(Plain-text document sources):
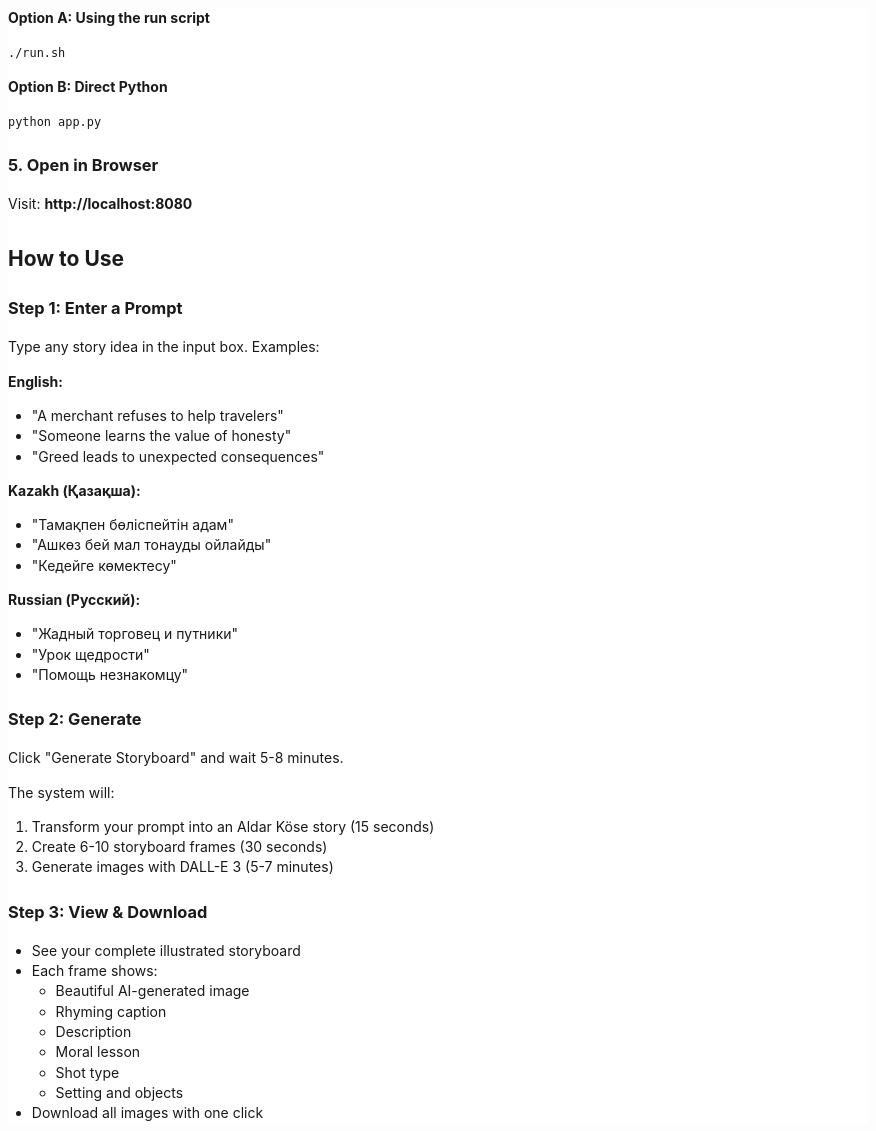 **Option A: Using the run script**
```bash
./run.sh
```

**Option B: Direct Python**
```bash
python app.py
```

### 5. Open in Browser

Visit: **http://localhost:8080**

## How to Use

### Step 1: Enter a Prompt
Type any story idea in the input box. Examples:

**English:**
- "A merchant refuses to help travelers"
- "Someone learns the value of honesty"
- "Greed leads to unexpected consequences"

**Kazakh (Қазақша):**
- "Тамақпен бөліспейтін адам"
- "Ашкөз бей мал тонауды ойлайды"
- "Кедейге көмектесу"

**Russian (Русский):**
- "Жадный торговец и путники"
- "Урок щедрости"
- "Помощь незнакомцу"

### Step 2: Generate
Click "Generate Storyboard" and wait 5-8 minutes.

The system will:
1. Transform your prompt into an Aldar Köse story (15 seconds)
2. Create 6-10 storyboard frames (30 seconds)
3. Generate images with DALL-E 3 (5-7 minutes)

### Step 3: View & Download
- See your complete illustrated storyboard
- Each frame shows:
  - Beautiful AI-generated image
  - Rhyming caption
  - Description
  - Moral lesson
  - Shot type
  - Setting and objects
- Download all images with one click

(About this exercise):
Filter the entries above and return only the lines holding "with".

(Result for this task):
3. Generate images with DALL-E 3 (5-7 minutes)
- Download all images with one click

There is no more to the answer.